**Document extract**
Segment Open

Thursday, July 17, 2003
I am not awake.
Yesterday, I began a new story, "The Dead and the Moonstruck," for the Candlewick anthology. I did 1,266 words, so it's off to a very good start and I should have it done by Saturday evening, at which point I can get back to Chapter Six of MOA (the book, not the extinct bird). This new story, which takes its title from Lovecraft by way of Chapter Five of Threshold is actually about one of the characters from Low Red Moon. You haven't met her yet.
The San Diego Comic Con starts today. I've never done San Diego. Anyway, hopefully the con will yield confirmation or denial of the rumours that Henson is readying to shoot a Farscape mini-series to finish the story left hanging at the end of "Bad Timing." Hopefully, it will yield confirmation.
One of my favorite quotes to come from the revelation that Bush, his Administration, the CIA, and mass media lied to us about WMDs in Iraq has got to be this gem from White House press secretary Ari Fleischer, regarding the claim Bush made that Hussein was buying uranium from Africa: ''That is not known. We don't know if it's true but nobody - but nobody - can say it was wrong. That is not known.'' I'm guessing Ari didn't do so well on the high school debate team.

Segment Closed

**Explore the material**
A - In the journal entry, how many words of the new story were written on the first day?
B - Continue the journal entry from its last paragraph.
The listing that follows is separate material and is not part of the journal entry.

**Given records**
Segment Open

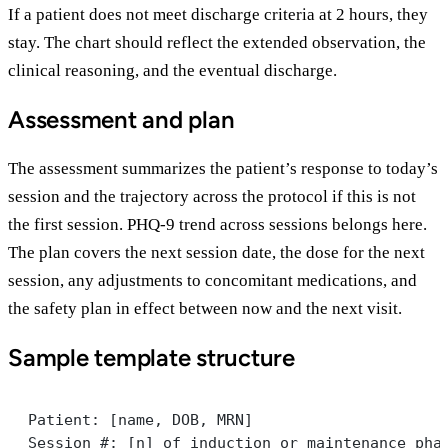
If a patient does not meet discharge criteria at 2 hours, they
stay. The chart should reflect the extended observation, the
clinical reasoning, and the eventual discharge.
Assessment and plan
The assessment summarizes the patient’s response to today’s
session and the trajectory across the protocol if this is not
the first session. PHQ-9 trend across sessions belongs here.
The plan covers the next session date, the dose for the next
session, any adjustments to concomitant medications, and
the safety plan in effect between now and the next visit.
Sample template structure
Patient: [name, DOB, MRN]
Session #: [n] of induction or maintenance pha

Segment Closed

**Expected outputs**
A - 1,266 words.

B -
I'm not sure if I'll continue to talk about the war in this journal. Yes, I did regret having silenced myself before, but, at the same time, this whole mess leaves me sick at heart and mind and soul. And I shudder to imagine the real lies, the ones that these lesser deceits are masking. But you don't need me to point fingers. Even Time magazine's getting into the game. The world turns, Americans discover we aren't getting a quick McWar after all, the economy still sucks, and opinions change like fashion. Oh, you mean our soldiers are going to die, too? Was that supposed to happen? You mean the Iraqis aren't grateful we invaded and threw their already beleaguered nation into a state of utter, murderous chaos? That the tide may be turning, and the fact that Bush and his buddies may drown in the backwash, is in no way comforting. We don't learn from history. Maybe we can't. Sure, it makes us more cynical and callused, but we don't learn. We keep making the same idiotic, selfish mistakes. We've seen all this before. I've seen all this before. Different names. Different dates. Different countries. But the story's just the same.
Like Mr. Rotten said, "This is what you want . . . This is what you get."